SOURCE EXTRACT:
David A McIntee compares the remake, currently out in cinemas, with the original version of this vampire tale…

The plots are basically the same: Charlie Brewster thinks his new next-door neighbour, Jerry Dandridge, is a vampire. He is proved correct, and must recruit the help of supposed vampire expert Peter Vincent to kill the creature of the night before he and his friends get turned.

At the time, Tom Holland’s opus was quite a revolutionary tale, both playing off the nostalgia for the previous generation’s vampire movies (Peter Vincent is named for Peter Cushing and Vincent Price, and wears the tweeds of a Hammer vampire hunter), and bringing things up to date with a modern (and quite metrosexual for 1985) vampire in a modern setting.

The direction is adequate but nothing special – Holland is more an actor’s director, and concentrates on getting decent performances out of the cast, rather than on spectacle. Nevertheless the shocks and laughs come along nicely. William Ragsdale makes an oddly old teenager, perhaps because of his dress sense, while the character of Evil Ed is just trying too hard to be manic. The acting honours, of course, go to both Roddy McDowall – here having something of a renaissance in his career, after being known more for Disney films and Planet Of The Apes – as Peter Vincent, and to Chris Sarandon as Jerry the charming vampire.

Much of the thrills and laughs still hold up, but the film has dated very much where the music is concerned – it’s filled with that electronic bass twanging so beloved of 1980s horror flicks – and also in fashions. Jerry’s grey leather coat, and Amy’s turquoise outfit are particularly painful.

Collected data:
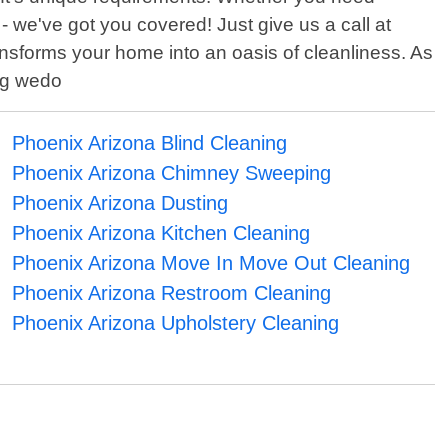
 we've got you covered! Just give us a call at
ansforms your home into an oasis of cleanliness. As
ing wedo
Phoenix Arizona Blind Cleaning
Phoenix Arizona Chimney Sweeping
Phoenix Arizona Dusting
Phoenix Arizona Kitchen Cleaning
Phoenix Arizona Move In Move Out Cleaning
Phoenix Arizona Restroom Cleaning
Phoenix Arizona Upholstery Cleaning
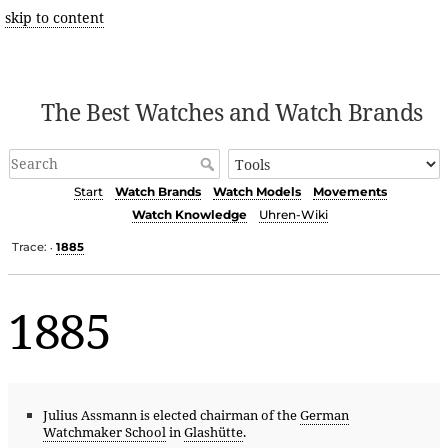
skip to content
The Best Watches and Watch Brands
Start
Watch Brands
Watch Models
Movements
Watch Knowledge
Uhren-Wiki
Trace:
1885
•
1885
Julius Assmann is elected chairman of the
German
Watchmaker School
in
Glashütte
.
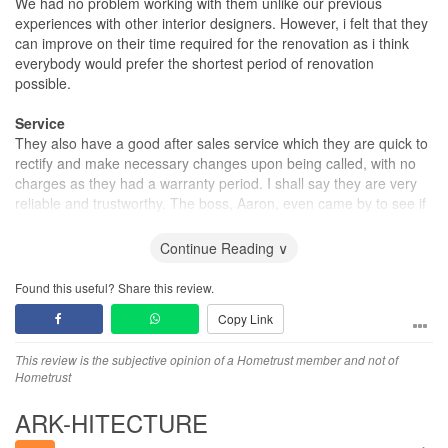
We had no problem working with them unlike our previous
experiences with other interior designers. However, i felt that they
can improve on their time required for the renovation as i think
everybody would prefer the shortest period of renovation
possible.
Service
They also have a good after sales service which they are quick to
rectify and make necessary changes upon being called, with no
charges as they had a warranty period. I shall say they are very
reliable and trustworthy. The boss, Aaron, even came by to see if
the renovation process was going smoothly.
Continue Reading ∨
Found this useful? Share this review.
Copy Link
This review is the subjective opinion of a Hometrust member and not of
Hometrust
ARK-HITECTURE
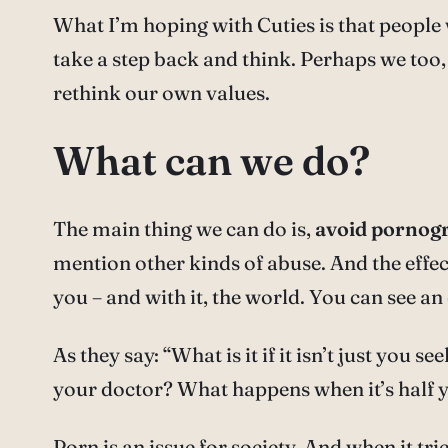
What I’m hoping with Cuties is that people w
take a step back and think. Perhaps we too, 
rethink our own values.
What can we do?
The main thing we can do is,
avoid pornog
mention other kinds of abuse. And the effect
you – and with it, the world. You can see an
As they say: “What is it if it isn’t just yo
your doctor? What happens when it’s half 
Porn is an issue for society. And when it tric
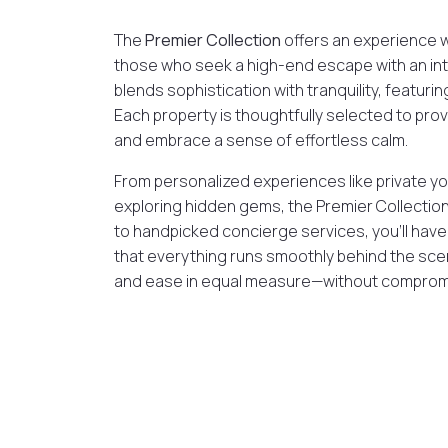
The
Premier Collection
offers an experience 
those who seek a high-end escape with an int
blends sophistication with tranquility, featurin
Each property is thoughtfully selected to pr
and embrace a sense of effortless calm.
From personalized experiences like private yo
exploring hidden gems, the Premier Collection
to handpicked concierge services, you’ll have th
that everything runs smoothly behind the scen
and ease in equal measure—without comprom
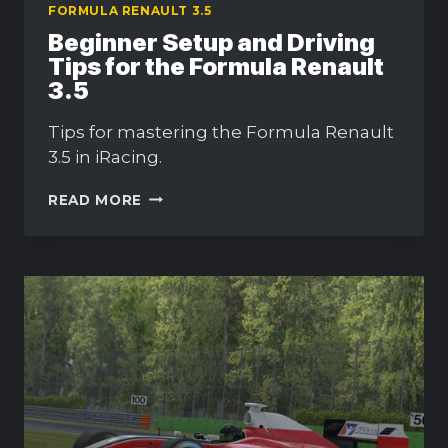
FORMULA RENAULT 3.5
Beginner Setup and Driving
Tips for the Formula Renault
3.5
Tips for mastering the Formula Renault
3.5 in iRacing.
BEGINNER
READ MORE
SETUP
AND
DRIVING
TIPS
FOR
THE
FORMULA
RENAULT
3.5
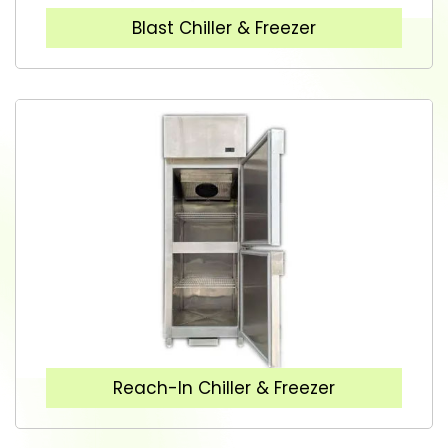
Blast Chiller & Freezer
Reach-In Chiller & Freezer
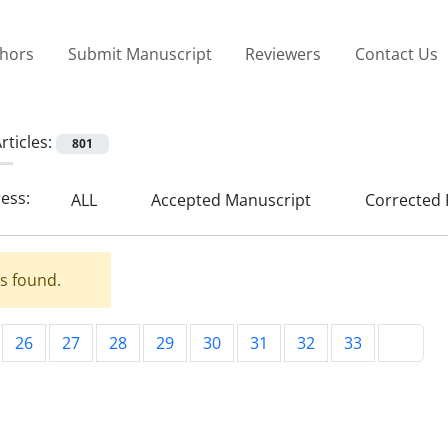
thors
Submit Manuscript
Reviewers
Contact Us
rticles:
801
ress:
ALL
Accepted Manuscript
Corrected 
es found.
26
27
28
29
30
31
32
33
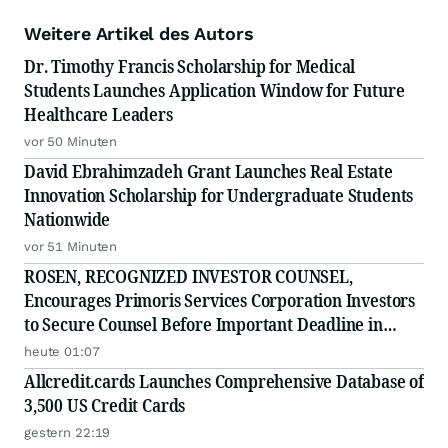
Weitere Artikel des Autors
Dr. Timothy Francis Scholarship for Medical
Students Launches Application Window for Future
Healthcare Leaders
vor 50 Minuten
David Ebrahimzadeh Grant Launches Real Estate
Innovation Scholarship for Undergraduate Students
Nationwide
vor 51 Minuten
ROSEN, RECOGNIZED INVESTOR COUNSEL,
Encourages Primoris Services Corporation Investors
to Secure Counsel Before Important Deadline in
Securities Class Action - PRIM
heute 01:07
Allcredit.cards Launches Comprehensive Database of
3,500 US Credit Cards
gestern 22:19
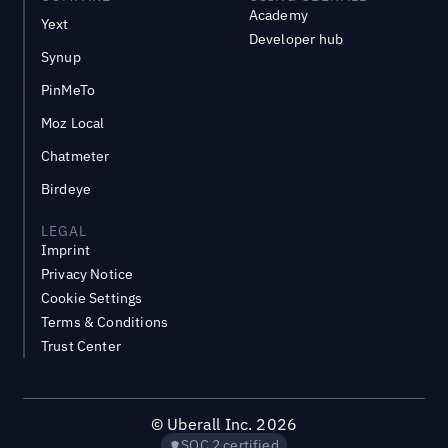
Academy
Yext
Developer hub
Synup
PinMeTo
Moz Local
Chatmeter
Birdeye
LEGAL
Imprint
Privacy Notice
Cookie Settings
Terms & Conditions
Trust Center
©
Uberall Inc.
2026
SOC 2 certified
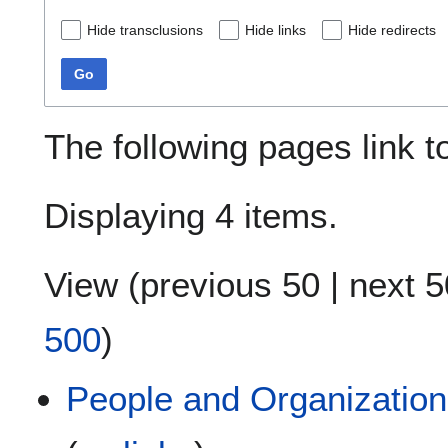
Hide transclusions
Hide links
Hide redirects
Go
The following pages link 
Displaying 4 items.
View (
previous 50
|
next 5
500
)
People and Organizations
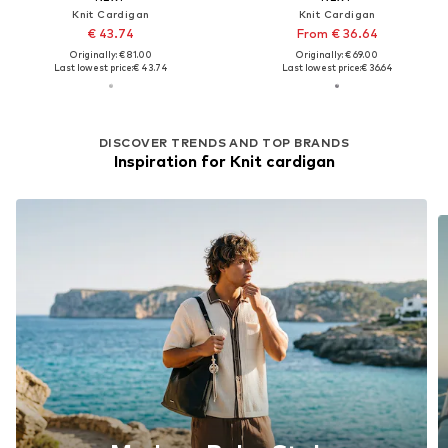
Knit Cardigan
Knit Cardigan
€ 43.74
From € 36.64
Originally: € 81.00
Originally: € 69.00
Last lowest price:
€ 43.74
Last lowest price:
€ 36.64
DISCOVER TRENDS AND TOP BRANDS
Inspiration for Knit cardigan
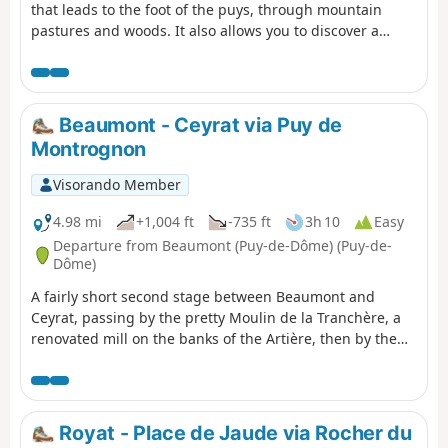
that leads to the foot of the puys, through mountain
pastures and woods. It also allows you to discover a
pretty village, Beaune le Chaud, which has a beautiful
traditional architectural heritage.
Beaumont - Ceyrat via Puy de
Montrognon
Visorando Member
4.98 mi
+1,004 ft
-735 ft
3h 10
Easy
Departure from Beaumont (Puy-de-Dôme) (Puy-de-
Dôme)
A fairly short second stage between Beaumont and
Ceyrat, passing by the pretty Moulin de la Tranchère, a
renovated mill on the banks of the Artière, then by the
summit of Puy de Montrognon, crowned by a tower that
is the remains of a medieval castle.
Royat - Place de Jaude via Rocher du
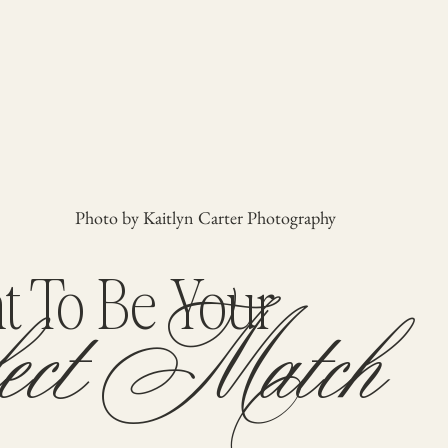
Photo by Kaitlyn Carter Photography
ect Match
 To Be Your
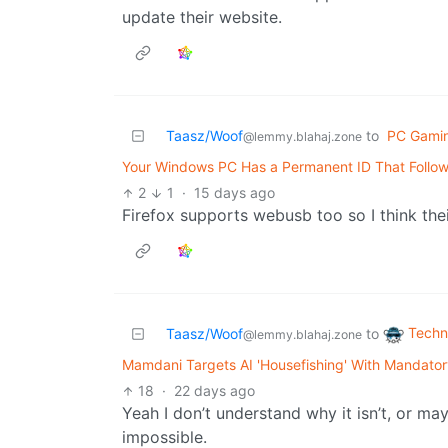
update their website.
Taasz/Woof
to
PC Gami
@lemmy.blahaj.zone
Your Windows PC Has a Permanent ID That Follow
2
1
·
15 days ago
Firefox supports webusb too so I think the
Techn
Taasz/Woof
to
@lemmy.blahaj.zone
Mamdani Targets AI 'Housefishing' With Mandatory
18
·
22 days ago
Yeah I don’t understand why it isn’t, or ma
impossible.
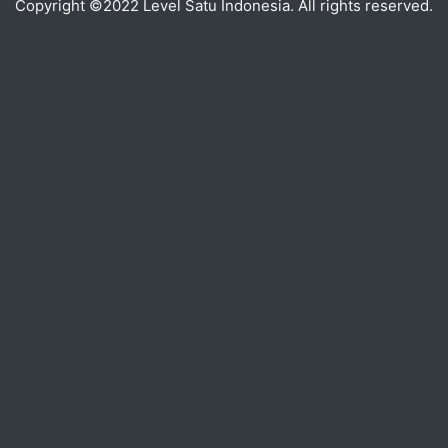
Copyright ©2022 Level Satu Indonesia. All rights reserved.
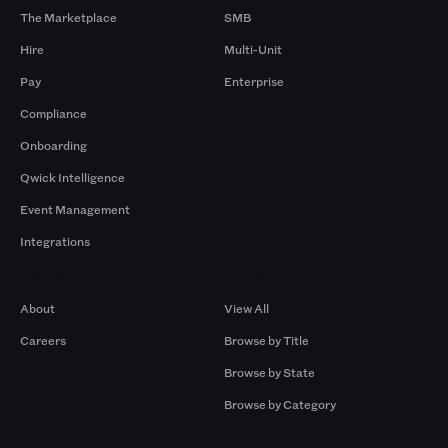
The Marketplace
SMB
Hire
Multi-Unit
Pay
Enterprise
Compliance
Onboarding
Qwick Intelligence
Event Management
Integrations
Company
Browse by Pros
About
View All
Careers
Browse by Title
Browse by State
Browse by Category
Browse by Gigs
Resources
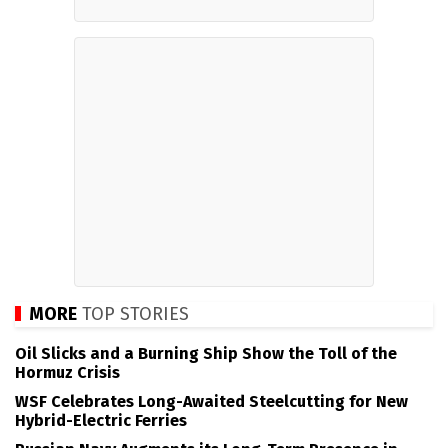
MORE
TOP STORIES
Oil Slicks and a Burning Ship Show the Toll of the
Hormuz Crisis
WSF Celebrates Long-Awaited Steelcutting for New
Hybrid-Electric Ferries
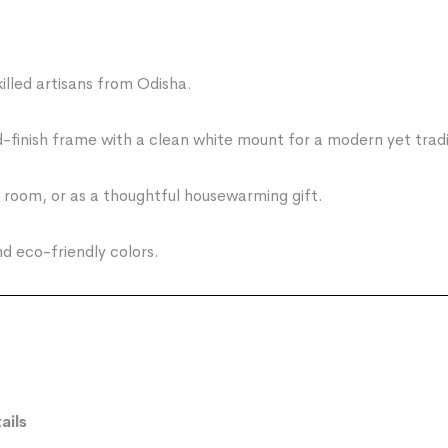
led artisans from Odisha.
finish frame with a clean white mount for a modern yet tradit
g room, or as a thoughtful housewarming gift.
 eco-friendly colors.
ails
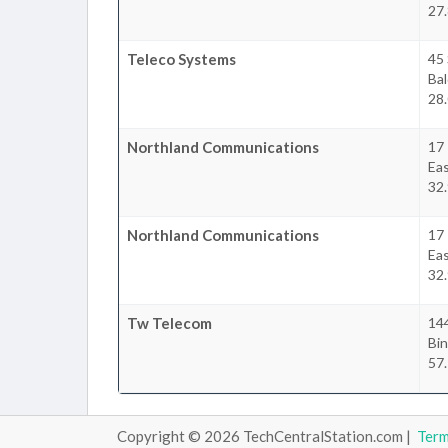
27.
Teleco Systems
45
Bal
28.
Northland Communications
17
Ea
32.
Northland Communications
17
Ea
32.
Tw Telecom
14
Bi
57.
Copyright © 2026 TechCentralStation.com |
Ter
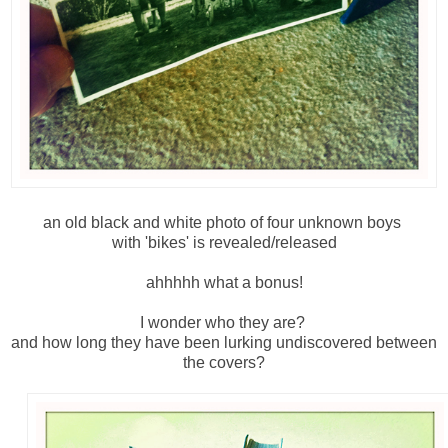
an old black and white photo of four unknown boys
with 'bikes' is revealed/released
ahhhhh what a bonus!
I wonder who they are?
and how long they have been lurking undiscovered between
the covers?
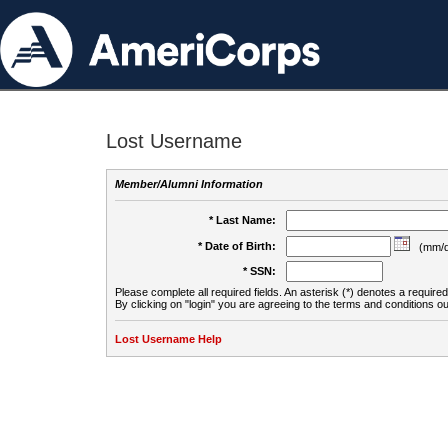
Lost Username
Member/Alumni Information
* Last Name:
* Date of Birth:
(mm/d
* SSN:
Please complete all required fields. An asterisk (*) denotes a required 
By clicking on "login" you are agreeing to the terms and conditions ou
Lost Username Help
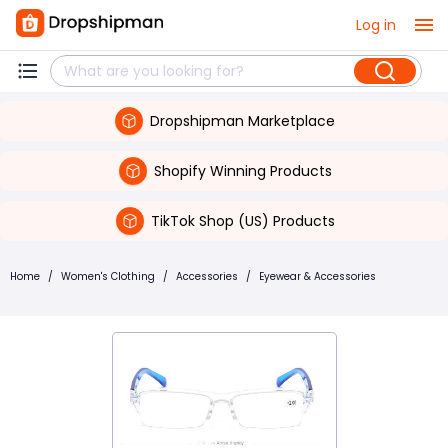
Log in
Dropshipman Marketplace
Shopify Winning Products
TikTok Shop (US) Products
Home
/
Women's Clothing
/
Accessories
/
Eyewear & Accessories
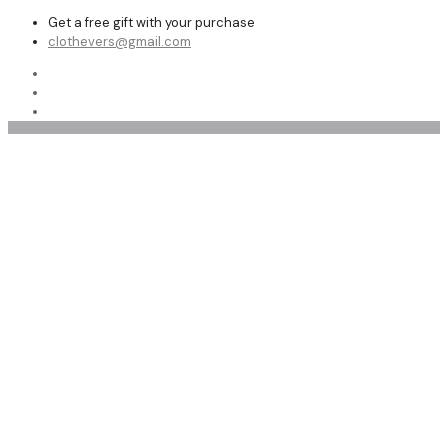
Get a free gift with your purchase
clothevers@gmail.com
menfashion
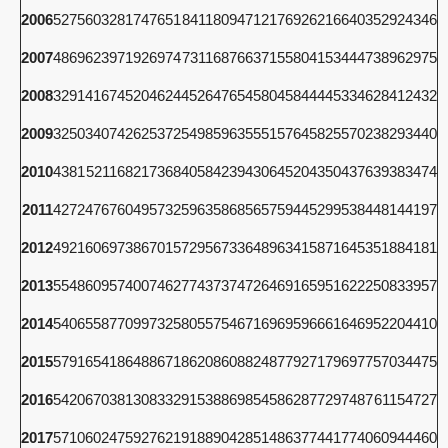
2006
5275
6032
8174
7651
8411
8094
7121
7692
6216
6403
5292
4346
2007
4869
6239
7192
6974
7311
6876
6371
5580
4153
4447
3896
2975
2008
3291
4167
4520
4624
4526
4765
4580
4584
4445
3346
2841
2432
2009
3250
3407
4262
5372
5498
5963
5551
5764
5825
5702
3829
3440
2010
4381
5211
6821
7368
4058
4239
4306
4520
4350
4376
3938
3474
2011
4272
4767
6049
5732
5963
5868
5657
5944
5299
5384
4814
4197
2012
4921
6069
7386
7015
7295
6733
6489
6341
5871
6453
5188
4181
2013
5548
6095
7400
7462
7743
7374
7264
6916
5951
6222
5083
3957
2014
5406
5587
7099
7325
8055
7546
7169
6959
6661
6469
5220
4410
2015
5791
6541
8648
8671
8620
8608
8248
7792
7179
6977
5703
4475
2016
5420
6703
8130
8332
9153
8869
8545
8628
7729
7487
6115
4727
2017
5710
6024
7592
7621
9188
9042
8514
8637
7441
7740
6094
4460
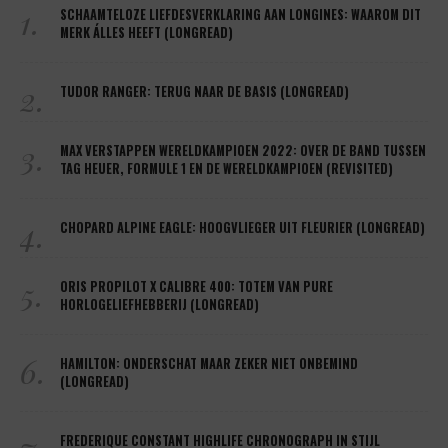
1.
SCHAAMTELOZE LIEFDESVERKLARING AAN LONGINES: WAAROM DIT
MERK ÁLLES HEEFT (LONGREAD)
2.
TUDOR RANGER: TERUG NAAR DE BASIS (LONGREAD)
3.
MAX VERSTAPPEN WERELDKAMPIOEN 2022: OVER DE BAND TUSSEN
TAG HEUER, FORMULE 1 EN DE WERELDKAMPIOEN (REVISITED)
4.
CHOPARD ALPINE EAGLE: HOOGVLIEGER UIT FLEURIER (LONGREAD)
5.
ORIS PROPILOT X CALIBRE 400: TOTEM VAN PURE
HORLOGELIEFHEBBERIJ (LONGREAD)
6.
HAMILTON: ONDERSCHAT MAAR ZEKER NIET ONBEMIND
(LONGREAD)
7.
FREDERIQUE CONSTANT HIGHLIFE CHRONOGRAPH IN STIJL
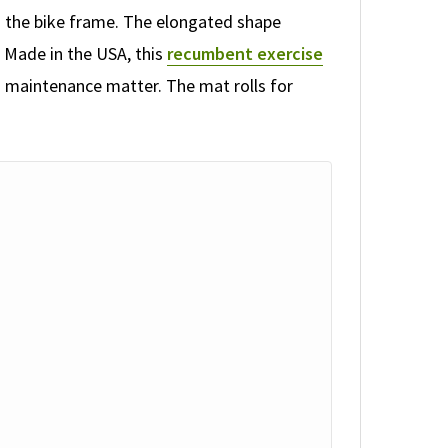
rom the bike frame. The elongated shape
 Made in the USA, this
recumbent exercise
 maintenance matter. The mat rolls for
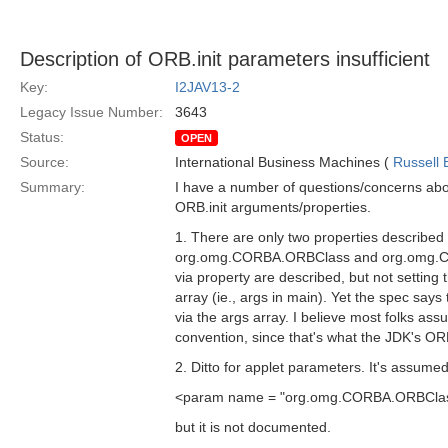
Description of ORB.init parameters insufficient
Key:
I2JAV13-2
Legacy Issue Number:
3643
Status:
OPEN
Source:
International Business Machines (
Russell 
Summary:
I have a number of questions/concerns abo
ORB.init arguments/properties.
1. There are only two properties described
org.omg.CORBA.ORBClass and org.omg.CO
via property are described, but not setting t
array (ie., args in main). Yet the spec say
via the args array. I believe most folks as
convention, since that's what the JDK's OR
2. Ditto for applet parameters. It's assumed
<param name = "org.omg.CORBA.ORBClass
but it is not documented.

AIM OF THE EXERCISE:
Summarize the vampire film review in two sentences. The rows have no connection to the vampire film review.

RESULT:
The review compares a remake with the original vampire film, in which Charlie Brewster correctly suspects his new neighbor Jerry Dandridge is a vampire and recruits supposed expert Peter Vincent to kill him. It credits Roddy McDowall and Chris Sarandon with the best performances and says most of the thrills and laughs still hold up, though the music and fashions have dated badly.